COVID-19’s impact on U.S education
First of a three-part story
Editor’s note: This three-part series examines the pros and cons of distance learning in the Black community and what must be done to help those who have fallen behind to catch up.
Students across the country have eagerly traded long hours in classrooms, virtual or physical, in exchange for swimming pools and extended days in the sun. These youngsters are likely oblivious to a pressing question about the post-COVID world: In an already highly disparate educational landscape, how has more than a year of distance learning impacted young people?
In March of 2020, both K-12 schools and colleges, and universities alike abruptly told students not to return to campus. More than a year later, many students still have yet to set foot inside of a classroom.
Related Story: Experts urge quickest possible return to in-person learning
A handful of educators and school leaders have revealed to the MSR what it took to forge through more than a year of distance learning, including the struggles and triumphs associated with that feat, as well as what will be required to get students back on track.
Erskine Simmons, a Tuscaloosa City Schools Board of Education member from Alabama, described as “almost impossible” obtaining the critical technology students suddenly needed in March of 2020 to be successful at learning from home. But the conclusion he shared is a sentiment that reflects a story of “survival” repeated across the nation: “We were able to get it done.”
Prior to the pandemic, Tuscaloosa schools were already well on their way to fulfilling a “one to one” initiative, which will ensure every child in the system has access to some kind of electronic device regardless of grade level, although not all districts in the country were so fortunate.
Education Week reported in September that despite the fact that 73% of the 100 largest U.S. school districts had chosen online learning as the only instructional option in the fall, many students remained without the basic technology necessary for this mode of learning as thousands of laptops remained on backorder due to supply chain shortages.

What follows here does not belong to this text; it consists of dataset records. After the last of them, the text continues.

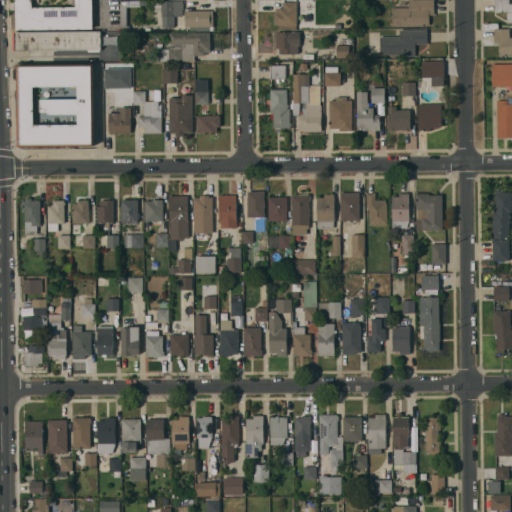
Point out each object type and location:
building: (503, 8)
building: (504, 8)
building: (129, 10)
building: (171, 11)
building: (169, 12)
building: (412, 13)
building: (413, 13)
building: (53, 14)
building: (54, 14)
building: (285, 14)
building: (287, 16)
building: (308, 17)
building: (198, 19)
building: (201, 19)
building: (321, 24)
building: (56, 40)
building: (502, 40)
building: (503, 40)
building: (57, 41)
building: (287, 42)
building: (287, 42)
building: (402, 42)
building: (403, 42)
building: (190, 43)
building: (185, 46)
building: (343, 51)
building: (433, 68)
building: (433, 71)
building: (277, 73)
building: (501, 74)
building: (502, 74)
building: (169, 75)
building: (171, 75)
building: (332, 75)
building: (331, 78)
road: (243, 82)
building: (379, 82)
building: (408, 88)
building: (409, 88)
building: (377, 94)
building: (378, 94)
building: (201, 97)
building: (202, 97)
building: (109, 98)
building: (308, 102)
building: (306, 103)
building: (55, 105)
building: (56, 105)
building: (279, 108)
building: (280, 109)
building: (148, 113)
building: (149, 113)
building: (339, 113)
building: (365, 113)
building: (366, 113)
building: (180, 114)
building: (181, 114)
building: (341, 114)
building: (429, 116)
building: (429, 116)
building: (397, 118)
building: (398, 119)
building: (504, 119)
building: (504, 119)
building: (119, 120)
building: (120, 121)
building: (208, 122)
building: (207, 123)
road: (256, 164)
building: (255, 203)
building: (256, 204)
building: (349, 205)
building: (350, 206)
building: (203, 208)
building: (276, 208)
building: (277, 208)
building: (400, 208)
building: (104, 210)
building: (129, 210)
building: (153, 210)
building: (154, 210)
building: (375, 210)
building: (376, 210)
building: (399, 210)
building: (80, 211)
building: (81, 211)
building: (130, 211)
building: (227, 211)
building: (227, 211)
building: (325, 211)
building: (326, 211)
building: (428, 211)
building: (429, 211)
building: (105, 212)
building: (31, 213)
building: (299, 213)
building: (300, 213)
building: (501, 213)
building: (55, 214)
building: (202, 214)
building: (32, 215)
building: (56, 215)
building: (178, 216)
building: (179, 216)
building: (259, 220)
building: (501, 225)
building: (75, 227)
building: (248, 237)
building: (161, 239)
building: (113, 240)
building: (133, 240)
building: (134, 240)
building: (162, 240)
building: (63, 241)
building: (64, 241)
building: (88, 241)
building: (89, 241)
building: (277, 241)
building: (279, 241)
building: (210, 242)
building: (407, 243)
road: (0, 244)
building: (174, 244)
building: (408, 244)
building: (39, 245)
building: (299, 245)
building: (336, 245)
building: (357, 245)
building: (358, 245)
building: (501, 249)
building: (438, 253)
building: (439, 253)
road: (470, 255)
building: (234, 260)
building: (185, 261)
building: (205, 264)
building: (206, 264)
building: (234, 265)
building: (303, 266)
building: (304, 266)
building: (497, 266)
building: (344, 267)
building: (393, 269)
building: (403, 269)
building: (173, 270)
building: (184, 273)
building: (429, 281)
building: (263, 282)
building: (185, 283)
building: (430, 283)
building: (134, 284)
building: (136, 284)
building: (31, 285)
building: (32, 286)
building: (296, 289)
building: (310, 293)
building: (500, 293)
building: (501, 293)
building: (308, 300)
building: (39, 302)
building: (209, 302)
building: (210, 302)
building: (264, 303)
building: (113, 304)
building: (272, 304)
building: (381, 304)
building: (38, 305)
building: (235, 305)
building: (236, 305)
building: (284, 305)
building: (358, 305)
building: (382, 305)
building: (356, 306)
building: (407, 306)
building: (409, 306)
building: (66, 307)
building: (88, 308)
building: (329, 309)
building: (329, 309)
building: (39, 311)
building: (260, 313)
building: (310, 313)
building: (163, 314)
building: (261, 314)
building: (430, 322)
building: (32, 323)
building: (430, 323)
building: (226, 324)
building: (277, 327)
road: (1, 328)
building: (299, 330)
building: (502, 330)
building: (502, 330)
building: (57, 333)
building: (277, 334)
building: (202, 336)
building: (375, 336)
building: (375, 336)
building: (203, 337)
building: (350, 337)
building: (351, 337)
building: (105, 339)
building: (325, 339)
building: (326, 339)
building: (400, 339)
building: (401, 339)
building: (57, 340)
building: (104, 340)
building: (129, 340)
building: (131, 340)
building: (252, 341)
building: (252, 341)
building: (80, 342)
building: (81, 342)
building: (228, 342)
building: (229, 342)
building: (154, 344)
building: (178, 344)
building: (180, 344)
building: (301, 344)
building: (302, 344)
building: (153, 345)
building: (33, 354)
building: (34, 355)
road: (256, 383)
road: (2, 395)
road: (1, 403)
building: (351, 428)
building: (179, 429)
building: (278, 429)
building: (352, 429)
building: (277, 430)
building: (203, 431)
building: (204, 431)
building: (81, 432)
building: (82, 432)
building: (376, 433)
building: (106, 434)
building: (107, 434)
building: (130, 434)
building: (131, 434)
building: (180, 434)
building: (253, 434)
building: (375, 434)
building: (503, 434)
building: (33, 435)
building: (34, 435)
building: (56, 435)
building: (254, 435)
building: (302, 435)
building: (431, 435)
building: (432, 435)
building: (503, 435)
building: (58, 436)
building: (157, 437)
building: (228, 438)
building: (229, 438)
building: (330, 438)
building: (330, 440)
building: (157, 441)
building: (402, 441)
building: (402, 444)
road: (3, 458)
building: (287, 458)
building: (90, 459)
building: (163, 460)
building: (360, 461)
building: (359, 462)
building: (65, 463)
building: (188, 463)
building: (66, 464)
building: (114, 464)
building: (115, 466)
building: (137, 468)
building: (138, 468)
building: (336, 468)
building: (409, 468)
building: (199, 471)
building: (260, 472)
building: (261, 472)
building: (310, 472)
building: (500, 472)
building: (501, 472)
building: (329, 484)
building: (330, 484)
building: (437, 484)
building: (438, 484)
building: (233, 485)
building: (232, 486)
building: (379, 486)
building: (493, 486)
building: (36, 487)
building: (494, 487)
building: (207, 489)
building: (208, 489)
building: (46, 494)
building: (346, 498)
building: (151, 502)
building: (176, 502)
building: (499, 502)
building: (500, 502)
building: (39, 504)
building: (212, 505)
building: (213, 505)
building: (40, 506)
building: (108, 506)
building: (110, 506)
building: (409, 508)
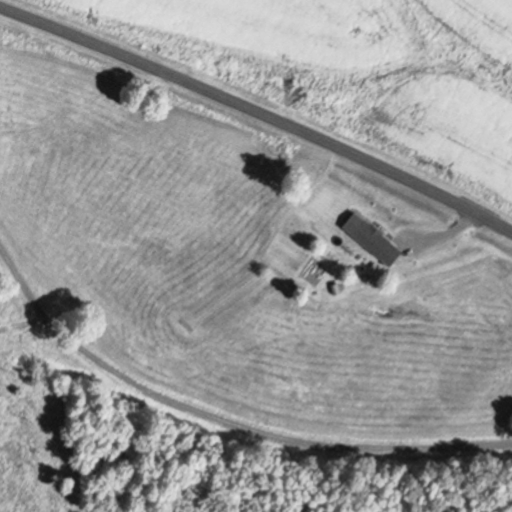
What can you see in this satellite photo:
road: (259, 108)
building: (382, 242)
building: (4, 416)
road: (222, 420)
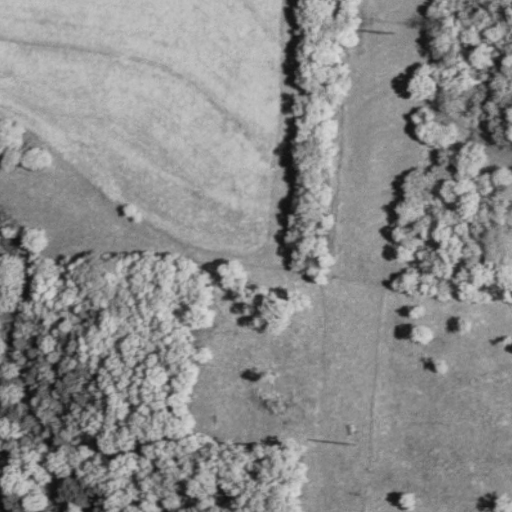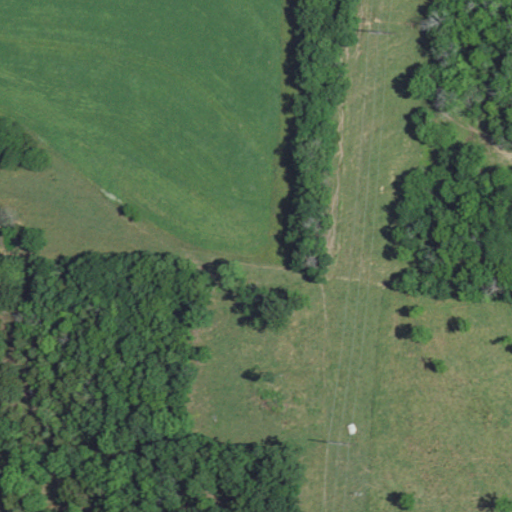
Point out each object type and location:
power tower: (382, 31)
power tower: (341, 439)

Equipping students with the technology they needed in order to learn was only the beginning of what Edairra McCalister, a high school English teacher working in the Osseo Area School District in Minnesota, called her “most tumultuous year as an educator.” Students in the district started the year virtually, then returned to in-person learning on a schedule of rotating cohorts that allowed each student to be in the building once a week.

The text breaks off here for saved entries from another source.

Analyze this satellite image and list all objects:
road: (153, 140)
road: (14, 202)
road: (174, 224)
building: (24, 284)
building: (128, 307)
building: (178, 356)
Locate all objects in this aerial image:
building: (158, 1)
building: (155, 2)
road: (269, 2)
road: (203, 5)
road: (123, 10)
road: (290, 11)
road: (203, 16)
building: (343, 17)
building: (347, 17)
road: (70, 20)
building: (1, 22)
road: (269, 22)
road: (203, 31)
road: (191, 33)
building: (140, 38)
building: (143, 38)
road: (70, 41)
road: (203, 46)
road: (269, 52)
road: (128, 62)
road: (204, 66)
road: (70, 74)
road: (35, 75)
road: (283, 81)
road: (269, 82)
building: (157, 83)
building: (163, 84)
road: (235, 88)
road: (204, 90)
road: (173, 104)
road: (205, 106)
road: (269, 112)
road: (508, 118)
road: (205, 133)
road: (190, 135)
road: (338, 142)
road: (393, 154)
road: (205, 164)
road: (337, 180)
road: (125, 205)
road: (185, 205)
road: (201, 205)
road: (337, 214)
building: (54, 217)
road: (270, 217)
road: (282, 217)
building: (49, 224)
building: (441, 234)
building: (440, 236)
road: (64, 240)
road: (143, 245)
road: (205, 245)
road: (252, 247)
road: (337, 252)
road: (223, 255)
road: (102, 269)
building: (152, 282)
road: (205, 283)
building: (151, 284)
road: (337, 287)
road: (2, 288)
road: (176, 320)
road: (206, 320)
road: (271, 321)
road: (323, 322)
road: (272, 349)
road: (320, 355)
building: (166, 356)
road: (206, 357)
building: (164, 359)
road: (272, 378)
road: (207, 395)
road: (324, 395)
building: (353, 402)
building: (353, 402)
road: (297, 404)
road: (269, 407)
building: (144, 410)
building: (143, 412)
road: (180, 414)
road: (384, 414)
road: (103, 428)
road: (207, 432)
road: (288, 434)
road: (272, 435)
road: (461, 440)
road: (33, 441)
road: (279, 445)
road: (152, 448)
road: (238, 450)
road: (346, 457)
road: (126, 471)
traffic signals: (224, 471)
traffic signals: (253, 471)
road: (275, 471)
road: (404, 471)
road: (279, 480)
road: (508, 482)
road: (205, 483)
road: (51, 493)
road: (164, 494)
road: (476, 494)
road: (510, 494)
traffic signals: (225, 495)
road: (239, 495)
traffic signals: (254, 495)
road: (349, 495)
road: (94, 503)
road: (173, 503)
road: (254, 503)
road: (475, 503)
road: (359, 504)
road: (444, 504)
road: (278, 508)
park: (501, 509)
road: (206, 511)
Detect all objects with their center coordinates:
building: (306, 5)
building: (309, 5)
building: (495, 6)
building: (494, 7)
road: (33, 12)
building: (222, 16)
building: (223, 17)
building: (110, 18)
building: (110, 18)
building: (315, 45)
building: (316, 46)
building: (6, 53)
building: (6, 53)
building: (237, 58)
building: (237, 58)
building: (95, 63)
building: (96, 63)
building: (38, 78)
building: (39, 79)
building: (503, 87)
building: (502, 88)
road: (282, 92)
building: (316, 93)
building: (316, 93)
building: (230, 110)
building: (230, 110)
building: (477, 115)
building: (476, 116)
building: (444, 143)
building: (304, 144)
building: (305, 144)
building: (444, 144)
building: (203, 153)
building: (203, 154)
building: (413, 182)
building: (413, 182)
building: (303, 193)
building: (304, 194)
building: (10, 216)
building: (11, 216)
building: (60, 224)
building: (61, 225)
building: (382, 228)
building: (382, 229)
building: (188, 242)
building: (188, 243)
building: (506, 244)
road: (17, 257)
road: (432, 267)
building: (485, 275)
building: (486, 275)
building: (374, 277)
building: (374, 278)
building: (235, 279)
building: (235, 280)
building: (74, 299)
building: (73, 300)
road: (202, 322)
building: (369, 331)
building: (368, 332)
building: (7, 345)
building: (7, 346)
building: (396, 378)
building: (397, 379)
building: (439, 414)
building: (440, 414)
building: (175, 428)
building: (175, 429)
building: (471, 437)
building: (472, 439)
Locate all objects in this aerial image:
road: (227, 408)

But the uncertainty brought on by the pandemic meant it was hard for both students and teachers to adapt when the learning environment was constantly in limbo. “Adapting, I was like, what is that?” said McCalister. “Because every time we would get into a new routine, we’d be kicked back to completely distance.
“There were so many moving parts. It’s hard to say I successfully adapted—more so like I survived. It was literally surviving. How do you be great in survival mode?”

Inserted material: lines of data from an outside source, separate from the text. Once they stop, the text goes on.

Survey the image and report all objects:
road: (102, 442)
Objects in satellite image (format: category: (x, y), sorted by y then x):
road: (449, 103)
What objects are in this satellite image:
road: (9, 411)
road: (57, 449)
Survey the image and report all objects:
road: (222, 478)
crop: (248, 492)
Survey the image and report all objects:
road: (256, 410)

Teaching in the middle of the pandemic and in the suburbs of Minneapolis was intensified further when the area became a flashpoint for the racial justice demonstrations that followed the police-involved deaths of George Floyd and Daunte Wright.
“There were a lot of students of color who literally lived in the same neighborhood where we saw Daunte Wright killed, and a lot of protests, and we expect them to show up the next day,” McCalister said.
Attendance, as well as identifying how to effectively verify a student’s virtual presence, proved to be major obstacles for districts around the country. “You can sign in, show your face and be in attendance, but were you actually there?” Simmons questioned.
Janet Scurlock, a fourth grade teacher in the St. Louis Public School District, said that during distance learning students quickly discovered they could display an image in the virtual classroom, “mute their mic and go on about their business,” and be marked present without actually being there. Popular daytime pastimes for students supposedly learning remotely included watching television, cooking, and playing video games. One educator put it plainly: “For students, attendance was a joke.”
But for students who were present, virtual learning also provided an unprecedented window into their at-home lives. Elementary school students were left home alone and unsupervised in some cases while parents were forced to work outside the home through the pandemic. Some students were seen on-camera looking after younger siblings with babies in their laps, while others bore the responsibility of taking care of sick or elderly relatives.
“In-school learning, for some of our children who are most at risk, really provides a shelter. It creates a diversion from the things they have going on, distractions happening in their homes,” Simmons added, highlighting an important role of schools in communities around the country.
For Tiff Nunn-Clark, a teacher in the Riverview Gardens School District in Missouri, welcoming her kindergarteners to the building for the first time after teaching virtually was emotional. “Just to see kids that I’ve never seen in person before brought tears to our eyes,” Clark said.
Having students back in physical classrooms was a welcome change for many educators, but as Nunn-Clark and other teachers know well, the academic and mental health-related obstacles facing both students and teachers didn’t fully fade when schools reopened their doors. Many educators acknowledged that distance learning has undoubtedly taken a toll on students’ academic progress.
“Mentally, their social skills are going to be totally different,” Nunn-Clark said of her kindergarteners, some of the youngest students to be impacted by virtual learning. “When we do come back in the classroom full-time, they have to learn social skills all over. Which plays into behavior, which plays into academics. It’s all tied in together.”